In today’s pass happy NFL, it is imperative that a team with playoff aspirations has a franchise quarterback as its field general. This is a player that a team can build around for 10-12 years and win because of. This type of quarterback has unique knowledge of his teammates’ abilities and instinctive awareness of how to interact with his line and wide receivers. This player is a master of every aspect of the playbook and can execute it by superior knowledge of how to read defenses. The franchise quarterback can elevate his level of play in critical and adverse situations and carry a team through to victory.

This position is extremely difficult to develop. Quarterbacks like Tom Brady, Drew Brees, Peyton Manning, and Rogers have taken years to hone their skills. Andrew Luck, Russell Wilson, and Colin Kaepernick arrived much more quickly. Many first-round quarterbacks have never lived up to their potential whether the cause is adverse circumstances or lack of developmental coaching.

All offense flows through the quarterback. It is difficult enough to develop a premier starter, but injury lurks on every play. That is why it is extremely risky for a team to head into a season with a starter and only one backup on the roster.

Fifteen teams head into this first weekend with only two quarterbacks. If the starter gets hurt, the backup becomes the starter. Who backs him up? Has that player been present for training camp? Does he know the playbook? The whole season is put at risk in this scenario.

Last year Green Bay was thought to be a Super Bowl contender. They went 6-2 with Rogers as the starter and one backup.  He went down in Game 9. Wallace, the backup, performed inadequately. The team had to go with Tolzien and ultimately, Flynn. They went 2-5-1 without Rogers and snuck into the playoffs. The Buffalo Bills went with rookies EJ Manuel and Jeff Tuel as their only quarterbacks. Manuel injured his knee, Tuel wasn’t prepared, and the team had to move Thad Lewis from the practice squad and bring in Flynn to learn the playbook. Flynn was released three weeks later. Teams are one hit away from losing whoever is starting, on every single play.

There needs to be more emphasis on developing quality backups so that the quality of quarterbacking does not drop so dramatically because of injury. Obviously football is a team game and defenses and supporting offense can pick up some of the slack, but the impact on an offense can be huge. The restrictions of the salary cap hurt the process. No longer can a highly-paid rookie sit behind a wily, highly-paid veteran and learn – there is not enough cap room. The Washington Redskins once had Jay Schroeder and Doug Williams, the Vikings had Tommy Kramer and Wade Wilson, and amazingly the 49ers had Joe Montana backed up by Steve Young.
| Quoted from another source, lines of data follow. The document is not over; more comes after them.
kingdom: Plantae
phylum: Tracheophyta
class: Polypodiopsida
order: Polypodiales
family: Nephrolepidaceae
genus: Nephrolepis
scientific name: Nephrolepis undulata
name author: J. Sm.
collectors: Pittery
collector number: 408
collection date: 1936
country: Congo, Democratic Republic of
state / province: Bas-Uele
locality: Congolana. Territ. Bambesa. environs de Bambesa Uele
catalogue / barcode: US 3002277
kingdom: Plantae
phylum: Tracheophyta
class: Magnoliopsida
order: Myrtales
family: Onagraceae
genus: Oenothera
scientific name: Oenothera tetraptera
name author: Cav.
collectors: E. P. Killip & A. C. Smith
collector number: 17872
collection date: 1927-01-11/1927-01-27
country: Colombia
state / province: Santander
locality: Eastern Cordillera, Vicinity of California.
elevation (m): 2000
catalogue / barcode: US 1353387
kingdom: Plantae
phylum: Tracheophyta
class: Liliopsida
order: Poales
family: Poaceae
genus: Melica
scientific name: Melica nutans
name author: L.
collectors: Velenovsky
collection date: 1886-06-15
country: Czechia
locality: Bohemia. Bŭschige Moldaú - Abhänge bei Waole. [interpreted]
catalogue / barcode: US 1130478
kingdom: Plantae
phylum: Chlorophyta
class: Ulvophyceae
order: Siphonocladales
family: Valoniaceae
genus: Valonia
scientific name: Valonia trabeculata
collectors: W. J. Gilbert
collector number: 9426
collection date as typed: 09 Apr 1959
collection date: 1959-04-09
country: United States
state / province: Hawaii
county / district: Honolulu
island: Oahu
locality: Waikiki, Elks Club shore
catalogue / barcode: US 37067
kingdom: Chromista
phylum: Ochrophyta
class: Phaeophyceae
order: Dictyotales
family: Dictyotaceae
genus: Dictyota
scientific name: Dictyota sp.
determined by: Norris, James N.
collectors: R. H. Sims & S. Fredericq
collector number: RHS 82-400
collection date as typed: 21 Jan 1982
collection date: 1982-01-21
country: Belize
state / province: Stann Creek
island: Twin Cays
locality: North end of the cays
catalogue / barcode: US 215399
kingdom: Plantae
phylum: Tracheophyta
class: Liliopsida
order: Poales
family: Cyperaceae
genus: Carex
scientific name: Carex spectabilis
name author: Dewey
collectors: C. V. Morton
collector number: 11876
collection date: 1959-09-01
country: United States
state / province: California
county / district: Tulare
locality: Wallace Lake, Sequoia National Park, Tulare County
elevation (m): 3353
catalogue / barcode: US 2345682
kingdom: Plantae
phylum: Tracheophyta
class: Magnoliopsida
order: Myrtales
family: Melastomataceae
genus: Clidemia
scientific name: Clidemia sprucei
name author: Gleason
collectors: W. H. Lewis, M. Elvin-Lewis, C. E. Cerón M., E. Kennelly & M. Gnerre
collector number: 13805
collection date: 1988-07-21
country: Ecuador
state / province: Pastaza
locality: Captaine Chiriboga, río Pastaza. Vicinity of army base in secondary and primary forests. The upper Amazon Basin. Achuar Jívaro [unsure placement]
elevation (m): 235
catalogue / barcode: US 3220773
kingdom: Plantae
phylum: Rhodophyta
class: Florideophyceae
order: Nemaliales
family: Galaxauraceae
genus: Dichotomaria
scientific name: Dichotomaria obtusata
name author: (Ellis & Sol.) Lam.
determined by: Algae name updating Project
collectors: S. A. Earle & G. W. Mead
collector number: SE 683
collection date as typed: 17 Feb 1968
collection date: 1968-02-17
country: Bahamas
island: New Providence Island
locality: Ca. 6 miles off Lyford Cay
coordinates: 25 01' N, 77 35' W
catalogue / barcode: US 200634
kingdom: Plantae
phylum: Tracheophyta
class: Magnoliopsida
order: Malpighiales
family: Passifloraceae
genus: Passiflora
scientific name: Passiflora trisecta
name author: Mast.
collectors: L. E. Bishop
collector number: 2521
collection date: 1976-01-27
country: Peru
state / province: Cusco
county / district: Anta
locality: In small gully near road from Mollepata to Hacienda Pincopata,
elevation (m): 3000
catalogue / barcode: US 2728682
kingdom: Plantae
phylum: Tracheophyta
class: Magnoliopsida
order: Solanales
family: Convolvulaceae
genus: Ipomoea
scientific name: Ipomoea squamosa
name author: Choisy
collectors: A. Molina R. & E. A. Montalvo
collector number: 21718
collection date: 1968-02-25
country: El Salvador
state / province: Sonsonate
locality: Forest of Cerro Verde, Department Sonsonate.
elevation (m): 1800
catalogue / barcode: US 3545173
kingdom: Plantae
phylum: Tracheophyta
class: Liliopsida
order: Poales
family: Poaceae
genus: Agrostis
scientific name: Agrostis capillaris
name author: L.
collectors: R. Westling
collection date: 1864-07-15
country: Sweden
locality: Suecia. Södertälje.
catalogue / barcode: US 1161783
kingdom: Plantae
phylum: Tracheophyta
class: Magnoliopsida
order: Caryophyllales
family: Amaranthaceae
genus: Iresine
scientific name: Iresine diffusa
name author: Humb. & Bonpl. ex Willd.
Defensive linemen are bigger, stronger, and faster than ever before and they will eventually get to the quarterback. The new mode of quarterbacking is to have a more-mobile scrambler risking his body in the open field. Whatever marginal benefit is picked up by using what would be the third quarterback position for depth at another position cannot be worth the risk. Keep your eye on two-quarterback teams and see how they fare this season.